Die einflussreiche Autorin und Frauenrechtlerin Djaili Amadou Amal aus Kamerun hat nach ihrem vielfach ausgezeichneten Roman „ Die ungeduldigen Frauen“, Orlanda, 2022 über die afrikanische Vielehe, soeben ein weiteres mitreißendes Sozialporträt über das abschätzige Verhalten der  reichen Oberschicht in Kamerun gegenüber ihren Angestellten, die mit ihrem sehr bescheidenen Lohn ihre Familie in den Dörfern am Leben halten.

Der Roman “Im Herzen des Sahel“  (wieder bei  Orlanda), ebnet durch seine leichte, aber keineswegs leichthändige Art zu den zwei Welten: die der reichen Städter, die Befehle erteilen und die, die zu gehorchen haben.

Eingangs schreibt Frau Amadou Amal „Diese Geschichte ist eine Fiktion nach wahren Begebenheiten“. In meiner Anwesenheit wurden die Bediensteten in Kamerun zwar nicht als „Dreck, Ungeziefer oder Gesindel bezeichnet“, aber die manchmal tiefe Verachtung und verletzende Behandlung konnte ich auch spüren. Es wird aus der Lebensgeschichte von Djail Amadou Amal deutlich, dass sie die Unterdrückung der Frauen im Norden Kameruns selbst erlebt hat.

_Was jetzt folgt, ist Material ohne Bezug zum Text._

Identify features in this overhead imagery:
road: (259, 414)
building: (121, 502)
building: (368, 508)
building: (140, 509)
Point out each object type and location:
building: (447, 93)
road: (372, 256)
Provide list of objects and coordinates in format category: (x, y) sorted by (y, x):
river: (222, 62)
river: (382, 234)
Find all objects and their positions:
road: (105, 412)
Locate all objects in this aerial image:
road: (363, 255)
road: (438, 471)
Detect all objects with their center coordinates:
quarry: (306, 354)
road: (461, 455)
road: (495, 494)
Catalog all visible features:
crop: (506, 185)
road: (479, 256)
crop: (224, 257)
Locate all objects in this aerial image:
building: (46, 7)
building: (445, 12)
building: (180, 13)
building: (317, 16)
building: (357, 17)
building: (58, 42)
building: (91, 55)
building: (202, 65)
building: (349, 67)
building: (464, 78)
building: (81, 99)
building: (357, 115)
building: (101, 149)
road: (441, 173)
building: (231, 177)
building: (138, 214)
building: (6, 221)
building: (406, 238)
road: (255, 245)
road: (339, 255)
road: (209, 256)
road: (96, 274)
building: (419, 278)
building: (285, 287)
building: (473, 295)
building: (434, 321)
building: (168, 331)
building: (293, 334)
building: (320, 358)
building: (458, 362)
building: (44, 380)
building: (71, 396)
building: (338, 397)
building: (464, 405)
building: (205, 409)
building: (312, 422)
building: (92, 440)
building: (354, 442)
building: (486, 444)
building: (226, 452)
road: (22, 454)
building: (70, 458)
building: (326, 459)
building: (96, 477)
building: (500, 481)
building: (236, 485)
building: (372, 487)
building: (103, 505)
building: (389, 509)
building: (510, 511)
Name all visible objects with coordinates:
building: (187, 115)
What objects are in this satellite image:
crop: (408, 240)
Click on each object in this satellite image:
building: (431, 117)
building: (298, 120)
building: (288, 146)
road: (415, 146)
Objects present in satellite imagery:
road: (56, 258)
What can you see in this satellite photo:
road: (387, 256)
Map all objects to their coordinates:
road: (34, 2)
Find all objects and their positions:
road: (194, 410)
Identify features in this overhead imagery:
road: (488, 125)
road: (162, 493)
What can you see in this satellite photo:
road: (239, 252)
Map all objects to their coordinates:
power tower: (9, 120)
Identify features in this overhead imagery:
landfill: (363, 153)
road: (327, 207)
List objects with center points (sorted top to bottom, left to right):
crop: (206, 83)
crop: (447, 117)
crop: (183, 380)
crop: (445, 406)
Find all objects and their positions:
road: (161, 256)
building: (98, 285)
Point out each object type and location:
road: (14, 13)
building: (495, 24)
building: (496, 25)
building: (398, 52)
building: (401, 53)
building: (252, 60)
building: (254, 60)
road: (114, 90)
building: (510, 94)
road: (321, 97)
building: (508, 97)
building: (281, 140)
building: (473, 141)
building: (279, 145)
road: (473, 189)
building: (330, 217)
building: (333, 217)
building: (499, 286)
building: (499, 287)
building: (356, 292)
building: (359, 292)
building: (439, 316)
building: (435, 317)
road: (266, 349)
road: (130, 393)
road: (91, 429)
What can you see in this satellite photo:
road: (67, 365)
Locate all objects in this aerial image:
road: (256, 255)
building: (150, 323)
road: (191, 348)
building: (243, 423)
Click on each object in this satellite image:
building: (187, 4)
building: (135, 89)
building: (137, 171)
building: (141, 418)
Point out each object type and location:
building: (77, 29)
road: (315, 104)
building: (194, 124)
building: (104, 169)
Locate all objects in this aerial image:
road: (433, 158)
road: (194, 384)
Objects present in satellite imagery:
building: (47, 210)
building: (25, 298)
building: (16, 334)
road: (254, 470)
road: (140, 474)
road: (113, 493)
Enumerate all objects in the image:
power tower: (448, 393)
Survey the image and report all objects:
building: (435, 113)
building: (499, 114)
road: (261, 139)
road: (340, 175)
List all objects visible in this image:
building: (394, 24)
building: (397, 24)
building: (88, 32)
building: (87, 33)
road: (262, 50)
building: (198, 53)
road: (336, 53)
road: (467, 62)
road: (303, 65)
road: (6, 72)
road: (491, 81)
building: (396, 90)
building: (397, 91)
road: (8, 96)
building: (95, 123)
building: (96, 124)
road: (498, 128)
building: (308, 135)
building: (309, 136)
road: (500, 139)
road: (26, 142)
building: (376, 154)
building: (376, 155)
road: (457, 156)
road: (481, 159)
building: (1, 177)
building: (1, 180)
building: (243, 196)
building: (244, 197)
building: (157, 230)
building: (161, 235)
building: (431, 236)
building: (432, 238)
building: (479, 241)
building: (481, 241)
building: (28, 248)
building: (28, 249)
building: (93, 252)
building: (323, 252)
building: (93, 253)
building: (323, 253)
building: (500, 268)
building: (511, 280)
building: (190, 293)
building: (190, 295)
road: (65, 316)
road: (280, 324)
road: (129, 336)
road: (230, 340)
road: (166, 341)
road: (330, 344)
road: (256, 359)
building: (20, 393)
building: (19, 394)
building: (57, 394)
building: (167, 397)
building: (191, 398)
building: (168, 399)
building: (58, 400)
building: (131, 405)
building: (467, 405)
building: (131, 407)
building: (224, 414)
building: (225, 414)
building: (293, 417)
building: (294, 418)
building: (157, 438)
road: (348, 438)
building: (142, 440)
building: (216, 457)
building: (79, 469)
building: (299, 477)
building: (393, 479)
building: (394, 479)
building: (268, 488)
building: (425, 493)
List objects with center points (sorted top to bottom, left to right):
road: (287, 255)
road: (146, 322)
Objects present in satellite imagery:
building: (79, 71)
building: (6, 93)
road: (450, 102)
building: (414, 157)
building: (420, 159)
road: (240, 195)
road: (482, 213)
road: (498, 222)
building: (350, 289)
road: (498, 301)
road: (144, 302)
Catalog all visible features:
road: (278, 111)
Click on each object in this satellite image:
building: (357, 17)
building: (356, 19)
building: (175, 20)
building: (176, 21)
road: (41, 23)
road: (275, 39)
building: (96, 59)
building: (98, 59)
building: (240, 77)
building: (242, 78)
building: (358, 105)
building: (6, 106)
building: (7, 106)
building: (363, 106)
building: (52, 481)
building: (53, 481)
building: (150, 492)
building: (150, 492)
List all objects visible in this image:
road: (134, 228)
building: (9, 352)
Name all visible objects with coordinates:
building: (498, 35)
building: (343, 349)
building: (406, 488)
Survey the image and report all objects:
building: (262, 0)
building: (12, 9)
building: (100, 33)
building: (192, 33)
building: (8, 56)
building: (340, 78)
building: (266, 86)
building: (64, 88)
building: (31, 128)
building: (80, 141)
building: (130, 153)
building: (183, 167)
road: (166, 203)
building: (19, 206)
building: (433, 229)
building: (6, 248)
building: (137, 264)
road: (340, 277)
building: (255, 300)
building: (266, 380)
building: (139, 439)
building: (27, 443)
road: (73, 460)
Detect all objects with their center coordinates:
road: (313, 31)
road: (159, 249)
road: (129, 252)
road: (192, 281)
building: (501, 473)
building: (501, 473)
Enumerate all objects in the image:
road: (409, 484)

Kamerun ist ein korruptes Land, in dem Massen von Armen leben und das entlang ethnischer Zugehörigkeiten, sozialer Schichten und Religionen (besonders im Norden) gespalten ist. Der greise Langzeitherrscher des Landes heißt seit 1982 Paul Biya, weil er immer wieder Wahlen manipulieren lässt. Etwa ein Drittel des Jahres führt er – mit seinem Hofstaat – seine Amtsgeschäfte von dem Genfer Luxushotel Intercontinental aus.

Ein wichtiges Beispiel für den Dünkel: Bei den Wohlhabenden in den Städten ist das Wasser kein seltenes Gut von unschätzbarem Wert wie in den Dörfern. Gerade in ländlichen Regionen sind Wasserstellen oft kilometerweit weg. Trotzdem ist es diesen Eliten oft schlicht egal (oder sie verdrängen das Problem ) , ob sich auf dem Lande die Lebensbedingungen verbessern, wenn Strom und Wasser zu ihnen kommt. Viele Dörfer in Kamerun sind auch nicht an das Stromnetz angeschlossen.

„Hier fließt das Wasser in Strömen. Bei einem Stromausfall übernimmt die Pumpe die Wasserversorgung, ohne dass es überhaupt jemand merken würde … Die Pflanzen werden zweimal täglich gegossen, da ihre Schönheit und Frische für eine echte Konzession unverzichtbar sind. Die Fliesen werden jeden Abend mit Wasser besprenkelt, um sie abzukühlen und sauber zu halten. Wasser ist hier einfach nur Wasser,“ schreibt Djaili Amadou Amal.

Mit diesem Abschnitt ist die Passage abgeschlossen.